(Recorded data)
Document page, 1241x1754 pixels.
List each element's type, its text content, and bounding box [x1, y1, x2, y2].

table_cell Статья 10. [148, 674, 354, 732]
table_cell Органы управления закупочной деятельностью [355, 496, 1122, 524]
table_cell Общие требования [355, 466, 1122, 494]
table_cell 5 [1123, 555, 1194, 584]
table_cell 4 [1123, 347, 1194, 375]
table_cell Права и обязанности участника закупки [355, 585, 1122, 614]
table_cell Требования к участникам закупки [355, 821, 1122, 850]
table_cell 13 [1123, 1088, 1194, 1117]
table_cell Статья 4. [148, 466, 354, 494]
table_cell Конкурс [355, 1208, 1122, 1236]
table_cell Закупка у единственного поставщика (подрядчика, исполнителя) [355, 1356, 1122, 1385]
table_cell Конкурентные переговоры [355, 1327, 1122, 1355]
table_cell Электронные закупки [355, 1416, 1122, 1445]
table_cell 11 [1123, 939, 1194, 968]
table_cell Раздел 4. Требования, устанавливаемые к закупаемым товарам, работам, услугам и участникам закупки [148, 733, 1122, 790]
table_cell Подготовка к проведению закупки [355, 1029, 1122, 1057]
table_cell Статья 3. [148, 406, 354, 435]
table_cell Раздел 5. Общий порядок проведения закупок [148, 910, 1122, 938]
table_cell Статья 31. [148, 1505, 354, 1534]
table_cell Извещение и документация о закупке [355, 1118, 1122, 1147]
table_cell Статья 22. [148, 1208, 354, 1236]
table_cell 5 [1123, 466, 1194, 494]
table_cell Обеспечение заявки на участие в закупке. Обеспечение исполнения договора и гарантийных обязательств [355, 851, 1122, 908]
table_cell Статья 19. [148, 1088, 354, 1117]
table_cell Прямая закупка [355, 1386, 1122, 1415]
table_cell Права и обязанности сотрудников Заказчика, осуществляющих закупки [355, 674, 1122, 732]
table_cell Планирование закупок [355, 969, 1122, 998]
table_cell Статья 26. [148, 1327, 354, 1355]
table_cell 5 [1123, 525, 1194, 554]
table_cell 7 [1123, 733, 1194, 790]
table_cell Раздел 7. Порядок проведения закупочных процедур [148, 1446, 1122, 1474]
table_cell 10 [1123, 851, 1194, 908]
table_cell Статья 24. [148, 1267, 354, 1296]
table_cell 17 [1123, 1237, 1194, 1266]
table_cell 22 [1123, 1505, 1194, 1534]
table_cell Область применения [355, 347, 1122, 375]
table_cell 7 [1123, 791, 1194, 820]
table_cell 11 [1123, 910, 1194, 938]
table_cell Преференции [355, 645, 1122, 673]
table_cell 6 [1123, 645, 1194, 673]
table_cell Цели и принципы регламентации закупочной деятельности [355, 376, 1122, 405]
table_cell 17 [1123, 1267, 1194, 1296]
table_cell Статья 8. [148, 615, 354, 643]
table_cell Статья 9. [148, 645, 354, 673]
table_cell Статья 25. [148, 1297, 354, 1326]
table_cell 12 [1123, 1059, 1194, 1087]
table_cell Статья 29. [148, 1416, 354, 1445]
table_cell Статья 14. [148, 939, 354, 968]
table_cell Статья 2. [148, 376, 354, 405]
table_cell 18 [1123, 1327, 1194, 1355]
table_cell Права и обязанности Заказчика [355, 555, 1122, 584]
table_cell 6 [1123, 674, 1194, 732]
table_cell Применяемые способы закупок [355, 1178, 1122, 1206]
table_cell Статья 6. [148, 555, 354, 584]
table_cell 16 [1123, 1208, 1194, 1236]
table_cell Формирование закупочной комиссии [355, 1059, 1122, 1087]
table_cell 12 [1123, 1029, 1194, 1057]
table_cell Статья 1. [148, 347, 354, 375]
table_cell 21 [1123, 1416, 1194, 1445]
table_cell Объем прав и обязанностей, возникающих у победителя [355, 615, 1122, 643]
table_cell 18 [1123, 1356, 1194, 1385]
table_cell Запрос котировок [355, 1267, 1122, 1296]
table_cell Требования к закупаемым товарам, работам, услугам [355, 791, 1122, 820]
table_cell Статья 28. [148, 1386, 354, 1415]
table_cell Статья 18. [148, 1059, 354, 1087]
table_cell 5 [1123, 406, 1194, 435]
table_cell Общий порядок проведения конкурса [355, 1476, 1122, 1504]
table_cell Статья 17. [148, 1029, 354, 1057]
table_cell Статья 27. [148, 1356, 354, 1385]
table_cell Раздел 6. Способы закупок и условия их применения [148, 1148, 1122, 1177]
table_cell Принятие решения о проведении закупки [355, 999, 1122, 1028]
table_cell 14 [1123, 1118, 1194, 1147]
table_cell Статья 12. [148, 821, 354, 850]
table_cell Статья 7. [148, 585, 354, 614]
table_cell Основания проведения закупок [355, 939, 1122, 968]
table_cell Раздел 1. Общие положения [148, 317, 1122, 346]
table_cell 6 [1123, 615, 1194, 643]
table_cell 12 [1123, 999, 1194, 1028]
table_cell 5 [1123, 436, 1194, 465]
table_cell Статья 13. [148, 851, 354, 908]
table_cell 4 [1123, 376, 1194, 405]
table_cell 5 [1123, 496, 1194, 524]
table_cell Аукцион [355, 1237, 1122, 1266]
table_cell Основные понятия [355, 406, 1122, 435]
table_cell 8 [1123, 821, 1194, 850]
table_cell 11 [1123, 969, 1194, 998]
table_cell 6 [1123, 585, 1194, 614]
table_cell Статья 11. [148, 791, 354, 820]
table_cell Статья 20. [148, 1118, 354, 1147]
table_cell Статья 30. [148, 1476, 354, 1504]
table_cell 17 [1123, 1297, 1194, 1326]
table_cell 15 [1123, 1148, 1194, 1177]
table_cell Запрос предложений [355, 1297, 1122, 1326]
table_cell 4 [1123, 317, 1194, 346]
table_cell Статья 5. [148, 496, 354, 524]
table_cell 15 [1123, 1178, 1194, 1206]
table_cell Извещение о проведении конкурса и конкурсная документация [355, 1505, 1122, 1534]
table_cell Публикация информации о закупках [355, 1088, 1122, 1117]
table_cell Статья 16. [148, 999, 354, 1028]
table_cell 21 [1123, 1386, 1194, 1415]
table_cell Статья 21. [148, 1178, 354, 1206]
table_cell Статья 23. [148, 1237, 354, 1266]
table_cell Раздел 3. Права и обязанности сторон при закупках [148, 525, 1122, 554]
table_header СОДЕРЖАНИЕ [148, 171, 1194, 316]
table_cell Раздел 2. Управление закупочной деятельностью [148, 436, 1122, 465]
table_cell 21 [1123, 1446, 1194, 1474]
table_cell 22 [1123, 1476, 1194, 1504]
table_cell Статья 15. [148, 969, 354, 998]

Task goal:
I'd like every record written out exactly as given.

Exercise response:
Document page, 1241x1754 pixels.
List each element's type, its text content, and bounding box [x1, y1, x2, y2].

table_cell Статья 10. [148, 674, 354, 732]
table_cell Органы управления закупочной деятельностью [355, 496, 1122, 524]
table_cell Общие требования [355, 466, 1122, 494]
table_cell 5 [1123, 555, 1194, 584]
table_cell 4 [1123, 347, 1194, 375]
table_cell Права и обязанности участника закупки [355, 585, 1122, 614]
table_cell Требования к участникам закупки [355, 821, 1122, 850]
table_cell 13 [1123, 1088, 1194, 1117]
table_cell Статья 4. [148, 466, 354, 494]
table_cell Конкурс [355, 1208, 1122, 1236]
table_cell Закупка у единственного поставщика (подрядчика, исполнителя) [355, 1356, 1122, 1385]
table_cell Конкурентные переговоры [355, 1327, 1122, 1355]
table_cell Электронные закупки [355, 1416, 1122, 1445]
table_cell 11 [1123, 939, 1194, 968]
table_cell Раздел 4. Требования, устанавливаемые к закупаемым товарам, работам, услугам и участникам закупки [148, 733, 1122, 790]
table_cell Подготовка к проведению закупки [355, 1029, 1122, 1057]
table_cell Статья 3. [148, 406, 354, 435]
table_cell Раздел 5. Общий порядок проведения закупок [148, 910, 1122, 938]
table_cell Статья 31. [148, 1505, 354, 1534]
table_cell Извещение и документация о закупке [355, 1118, 1122, 1147]
table_cell Статья 22. [148, 1208, 354, 1236]
table_cell 5 [1123, 466, 1194, 494]
table_cell Обеспечение заявки на участие в закупке. Обеспечение исполнения договора и гарантийных обязательств [355, 851, 1122, 908]
table_cell Статья 19. [148, 1088, 354, 1117]
table_cell Прямая закупка [355, 1386, 1122, 1415]
table_cell Права и обязанности сотрудников Заказчика, осуществляющих закупки [355, 674, 1122, 732]
table_cell Планирование закупок [355, 969, 1122, 998]
table_cell Статья 26. [148, 1327, 354, 1355]
table_cell 5 [1123, 525, 1194, 554]
table_cell 7 [1123, 733, 1194, 790]
table_cell Раздел 7. Порядок проведения закупочных процедур [148, 1446, 1122, 1474]
table_cell 10 [1123, 851, 1194, 908]
table_cell Статья 24. [148, 1267, 354, 1296]
table_cell 17 [1123, 1237, 1194, 1266]
table_cell 22 [1123, 1505, 1194, 1534]
table_cell Область применения [355, 347, 1122, 375]
table_cell 7 [1123, 791, 1194, 820]
table_cell 11 [1123, 910, 1194, 938]
table_cell Преференции [355, 645, 1122, 673]
table_cell 6 [1123, 645, 1194, 673]
table_cell Цели и принципы регламентации закупочной деятельности [355, 376, 1122, 405]
table_cell 17 [1123, 1267, 1194, 1296]
table_cell Статья 8. [148, 615, 354, 643]
table_cell Статья 9. [148, 645, 354, 673]
table_cell Статья 25. [148, 1297, 354, 1326]
table_cell 12 [1123, 1059, 1194, 1087]
table_cell Статья 29. [148, 1416, 354, 1445]
table_cell Статья 14. [148, 939, 354, 968]
table_cell Статья 2. [148, 376, 354, 405]
table_cell 18 [1123, 1327, 1194, 1355]
table_cell Права и обязанности Заказчика [355, 555, 1122, 584]
table_cell 6 [1123, 674, 1194, 732]
table_cell Применяемые способы закупок [355, 1178, 1122, 1206]
table_cell Статья 6. [148, 555, 354, 584]
table_cell 16 [1123, 1208, 1194, 1236]
table_cell Формирование закупочной комиссии [355, 1059, 1122, 1087]
table_cell 12 [1123, 1029, 1194, 1057]
table_cell Статья 1. [148, 347, 354, 375]
table_cell 21 [1123, 1416, 1194, 1445]
table_cell Объем прав и обязанностей, возникающих у победителя [355, 615, 1122, 643]
table_cell 18 [1123, 1356, 1194, 1385]
table_cell Запрос котировок [355, 1267, 1122, 1296]
table_cell Требования к закупаемым товарам, работам, услугам [355, 791, 1122, 820]
table_cell Статья 28. [148, 1386, 354, 1415]
table_cell Статья 18. [148, 1059, 354, 1087]
table_cell 5 [1123, 406, 1194, 435]
table_cell Общий порядок проведения конкурса [355, 1476, 1122, 1504]
table_cell Статья 17. [148, 1029, 354, 1057]
table_cell Статья 27. [148, 1356, 354, 1385]
table_cell Раздел 6. Способы закупок и условия их применения [148, 1148, 1122, 1177]
table_cell Принятие решения о проведении закупки [355, 999, 1122, 1028]
table_cell 14 [1123, 1118, 1194, 1147]
table_cell Статья 12. [148, 821, 354, 850]
table_cell Статья 7. [148, 585, 354, 614]
table_cell Основания проведения закупок [355, 939, 1122, 968]
table_cell Раздел 1. Общие положения [148, 317, 1122, 346]
table_cell 6 [1123, 615, 1194, 643]
table_cell 12 [1123, 999, 1194, 1028]
table_cell 5 [1123, 436, 1194, 465]
table_cell Статья 13. [148, 851, 354, 908]
table_cell 4 [1123, 376, 1194, 405]
table_cell 5 [1123, 496, 1194, 524]
table_cell Аукцион [355, 1237, 1122, 1266]
table_cell Основные понятия [355, 406, 1122, 435]
table_cell 8 [1123, 821, 1194, 850]
table_cell 11 [1123, 969, 1194, 998]
table_cell 6 [1123, 585, 1194, 614]
table_cell Статья 11. [148, 791, 354, 820]
table_cell Статья 20. [148, 1118, 354, 1147]
table_cell Статья 30. [148, 1476, 354, 1504]
table_cell 17 [1123, 1297, 1194, 1326]
table_cell 15 [1123, 1148, 1194, 1177]
table_cell Запрос предложений [355, 1297, 1122, 1326]
table_cell 4 [1123, 317, 1194, 346]
table_cell Статья 5. [148, 496, 354, 524]
table_cell 15 [1123, 1178, 1194, 1206]
table_cell Извещение о проведении конкурса и конкурсная документация [355, 1505, 1122, 1534]
table_cell Публикация информации о закупках [355, 1088, 1122, 1117]
table_cell Статья 16. [148, 999, 354, 1028]
table_cell 21 [1123, 1386, 1194, 1415]
table_cell Статья 21. [148, 1178, 354, 1206]
table_cell Статья 23. [148, 1237, 354, 1266]
table_cell Раздел 3. Права и обязанности сторон при закупках [148, 525, 1122, 554]
table_header СОДЕРЖАНИЕ [148, 171, 1194, 316]
table_cell Раздел 2. Управление закупочной деятельностью [148, 436, 1122, 465]
table_cell 21 [1123, 1446, 1194, 1474]
table_cell 22 [1123, 1476, 1194, 1504]
table_cell Статья 15. [148, 969, 354, 998]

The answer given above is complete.